The American Fiesta Legacy
It’s funny that America’s favorite ceramic dinnerware is called Fiesta, and this china definitely isn’t made in China.
Fiesta’s creator, the Homer Laughlin China Company, has been around since two brothers started it
1871, and it’s been winning awards for its quality kitchenware ever since.
It wasn’t until 1936 that the company launched Fiesta, an instant hit with consumers–mostly middle class housewives–who loved the prospect of changing up their traditional white chinaware with bright colors they could mix and match into their very own kitchen schemes.
What wasn’t to love? In true Art Deco style, the smooth, symmetrical pieces set such a beautiful stage for the food they presented, a table-bound omnivore might have been hesitant to destroy the scene.
But when one finally gives into their admonishing stomach and devours the artful edible standing in stark contrast with its display, an eye-to-taste-bud connection may just sear their synapses with the best steak they’ve ever had. And that’s an association that sticks.
For almost four decades, Homer Laughlin pumped out as much Fiestaware as their facilities could make–and for some reason–they retired the line in 1972.
Enter: a new phase of collector frenzy.
Pitchers, bowls, plates, gravy dishes, cups, mugs and salt shakers all became even more prized possessions in their rarity, and people grabbed up every piece of the dinnerware they could find. They scoured antique shops, estate sales, and eventually eBay, to augment the treasured stockpiles that revived some of their youthful mealtime nostalgia.

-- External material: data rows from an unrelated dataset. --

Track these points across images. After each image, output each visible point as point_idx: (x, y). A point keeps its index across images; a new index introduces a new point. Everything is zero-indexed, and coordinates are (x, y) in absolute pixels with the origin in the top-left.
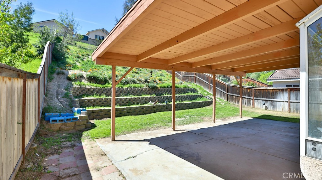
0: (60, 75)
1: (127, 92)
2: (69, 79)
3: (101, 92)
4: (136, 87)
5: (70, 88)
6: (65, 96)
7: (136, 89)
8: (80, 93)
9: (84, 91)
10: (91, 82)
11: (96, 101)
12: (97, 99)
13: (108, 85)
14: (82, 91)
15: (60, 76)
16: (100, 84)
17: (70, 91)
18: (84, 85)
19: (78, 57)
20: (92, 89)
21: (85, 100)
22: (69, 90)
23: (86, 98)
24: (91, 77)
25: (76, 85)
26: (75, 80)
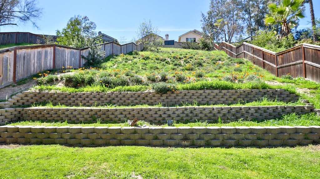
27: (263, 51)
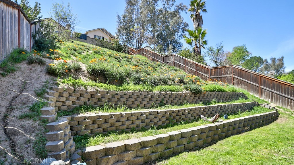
0: (33, 65)
1: (160, 99)
2: (52, 73)
3: (116, 100)
4: (172, 91)
5: (50, 91)
6: (29, 113)
7: (172, 94)
8: (74, 103)
9: (82, 99)
10: (95, 81)
11: (110, 121)
12: (111, 116)
13: (128, 87)
14: (78, 98)
15: (35, 67)
16: (113, 85)
17: (47, 99)
18: (82, 85)
19: (74, 50)
20: (100, 93)
21: (85, 118)
22: (47, 96)
23: (89, 114)
24: (97, 70)
25: (63, 84)
26: (65, 75)
27: (197, 64)
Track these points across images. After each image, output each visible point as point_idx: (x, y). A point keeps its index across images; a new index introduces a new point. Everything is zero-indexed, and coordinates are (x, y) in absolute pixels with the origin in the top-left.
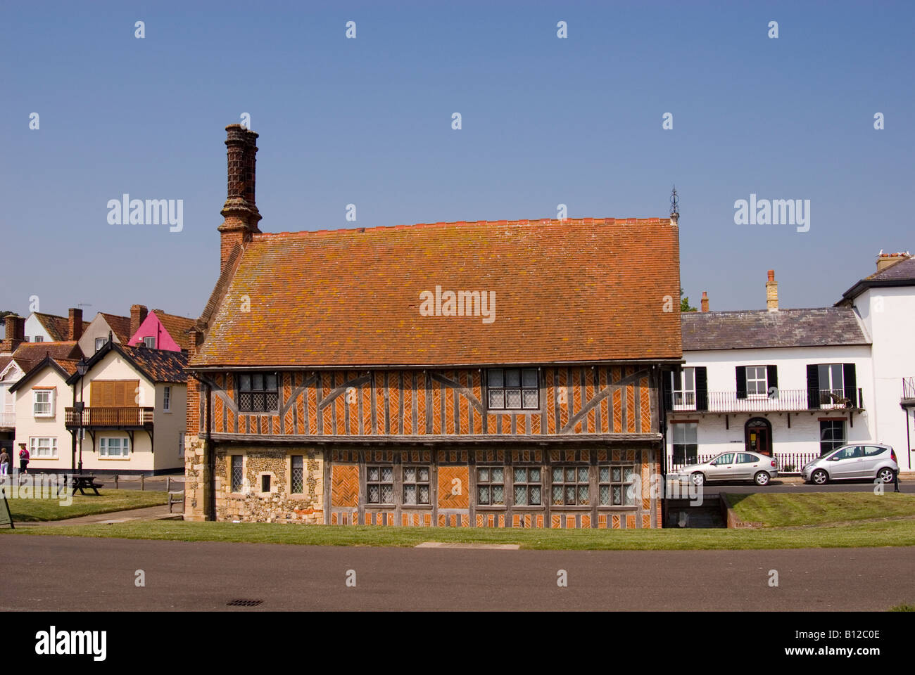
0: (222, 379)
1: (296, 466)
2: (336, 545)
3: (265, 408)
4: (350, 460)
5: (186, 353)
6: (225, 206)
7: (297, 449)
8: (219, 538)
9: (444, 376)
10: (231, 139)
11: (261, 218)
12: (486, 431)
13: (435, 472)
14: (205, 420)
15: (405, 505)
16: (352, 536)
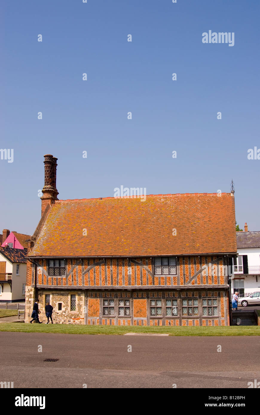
0: (42, 262)
1: (73, 299)
2: (90, 334)
3: (60, 274)
4: (96, 297)
5: (26, 250)
6: (43, 189)
7: (73, 292)
8: (40, 331)
9: (136, 261)
10: (46, 160)
11: (58, 193)
12: (154, 284)
13: (132, 302)
14: (34, 279)
15: (119, 316)
16: (97, 330)
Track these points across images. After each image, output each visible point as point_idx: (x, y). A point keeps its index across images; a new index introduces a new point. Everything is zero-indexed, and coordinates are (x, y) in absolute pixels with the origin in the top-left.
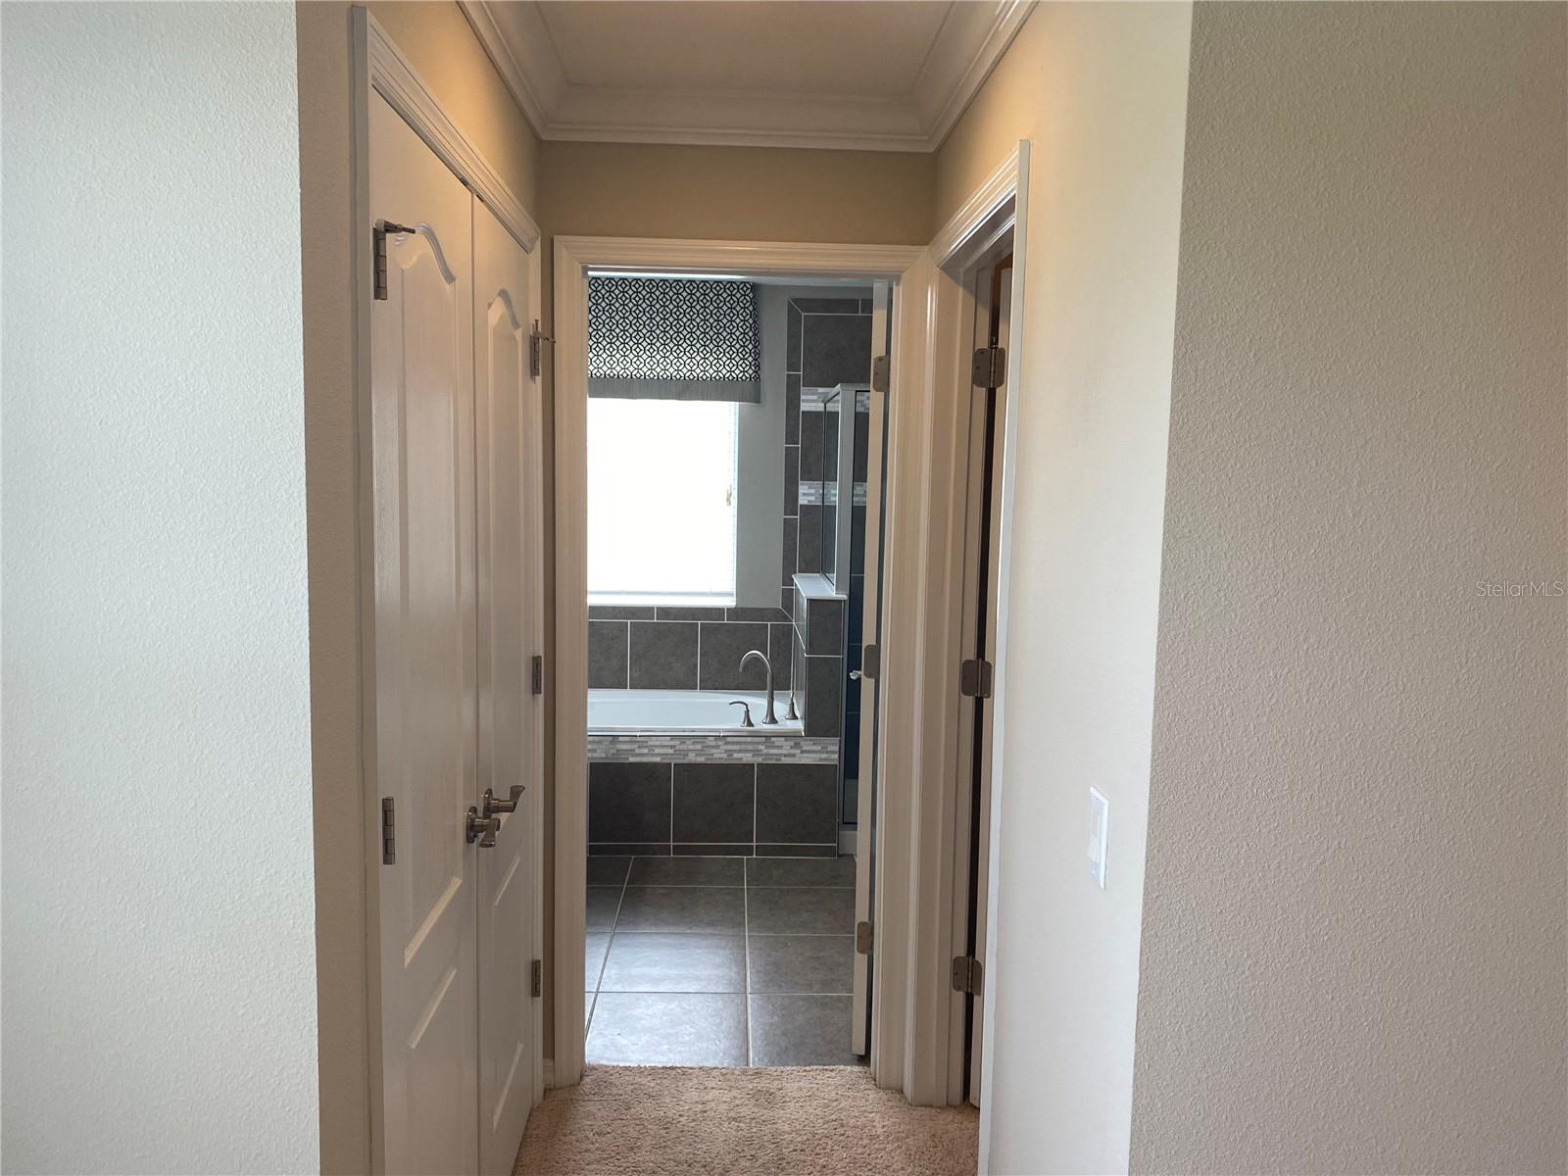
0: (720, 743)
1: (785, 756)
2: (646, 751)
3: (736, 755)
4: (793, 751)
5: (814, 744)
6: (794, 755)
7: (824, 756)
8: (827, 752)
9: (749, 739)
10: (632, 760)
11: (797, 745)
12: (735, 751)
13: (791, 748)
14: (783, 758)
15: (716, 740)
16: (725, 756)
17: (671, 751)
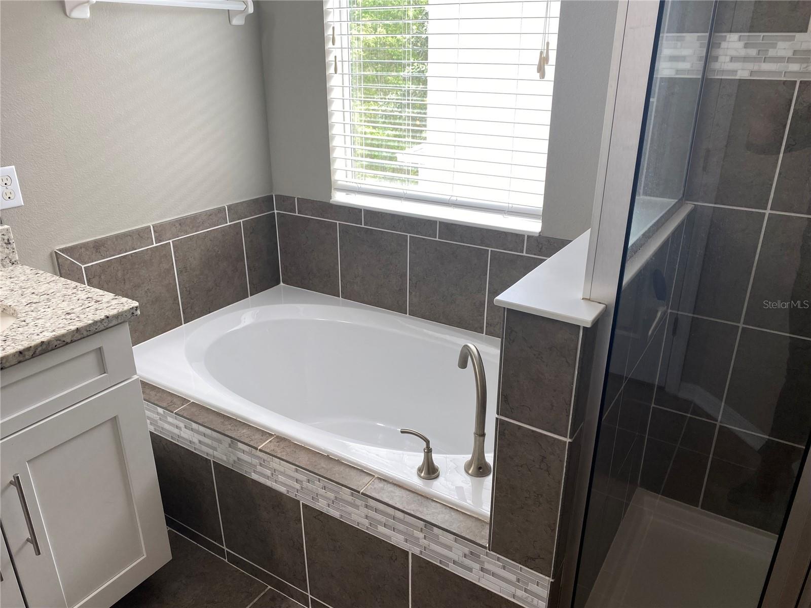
0: (358, 502)
1: (454, 562)
2: (268, 473)
3: (381, 529)
4: (468, 562)
5: (504, 568)
6: (470, 570)
7: (520, 593)
8: (526, 591)
9: (399, 515)
10: (255, 477)
11: (473, 555)
12: (380, 523)
13: (465, 556)
14: (451, 564)
15: (352, 495)
16: (366, 522)
17: (298, 486)
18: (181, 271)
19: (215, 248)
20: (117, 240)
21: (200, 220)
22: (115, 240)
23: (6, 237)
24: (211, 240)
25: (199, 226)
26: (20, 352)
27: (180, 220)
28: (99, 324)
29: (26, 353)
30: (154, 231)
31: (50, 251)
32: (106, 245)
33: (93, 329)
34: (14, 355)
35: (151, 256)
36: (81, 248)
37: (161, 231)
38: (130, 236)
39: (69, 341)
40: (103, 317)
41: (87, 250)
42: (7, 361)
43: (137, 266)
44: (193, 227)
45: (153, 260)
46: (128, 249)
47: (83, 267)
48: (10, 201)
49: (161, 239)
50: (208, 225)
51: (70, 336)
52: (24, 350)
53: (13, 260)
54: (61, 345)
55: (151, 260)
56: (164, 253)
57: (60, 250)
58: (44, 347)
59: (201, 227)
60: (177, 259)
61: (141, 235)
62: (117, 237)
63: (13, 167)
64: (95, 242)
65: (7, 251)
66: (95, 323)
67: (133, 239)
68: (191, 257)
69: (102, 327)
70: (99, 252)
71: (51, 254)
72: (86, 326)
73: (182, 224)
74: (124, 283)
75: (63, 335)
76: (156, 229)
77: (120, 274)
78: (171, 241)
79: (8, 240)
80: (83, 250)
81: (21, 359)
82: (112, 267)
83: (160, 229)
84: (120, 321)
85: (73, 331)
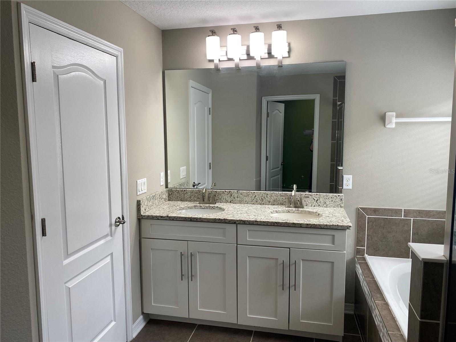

Fiesta joined the iconic rank of collectibles such as vintage glass bottles, classic artwork and beanie babies. Ok, maybe the dinnerware is more functional than beanie babies, but with a comparable fervor that hasn’t slowed or gone out of fashion.
Either way, Homer Laughlin took notice of all the hype. In 1986, to the elation of enthusiasts and chagrin of competitors, they reintroduced Fiesta on its 50th birthday with a new line of colors, as to not diminish the unique collective quality of its predecessors.
Much like the dinnerware’s durability, its fan club has done anything but wane. Their steadfast anticipation of the next year’s release of a new color is only overtaken by the prospect of finding an old set somewhere in the rough. And according to many collectors, plenty of vintage pieces still lie forgotten in their basement and storage unit imprisonments, waiting for the chance to be discovered and shine again.
Besides numerous annual collector rallies and trading conventions, the Fiestaware influence is ubiquitous in pop culture as well, making appearances in shows such as Breaking Bad, the Walking Dead and Home Improvement. It has even inspired its own Broadway production.
The excitement with each year’s release of a new, limited edition color could be comparable to the buzz behind a major sport’s draft, a testament that the widespread infatuation with Fiesta not only goes well beyond your normal dishware- it comments on the human experience surrounding it too.
The best part about Fiesta?
All pieces are, and have always been, crafted by American potters and manufactured in the USA.
Now, there’s something patriotic homemakers can get behind. Not that Fiesta fans needed a reason.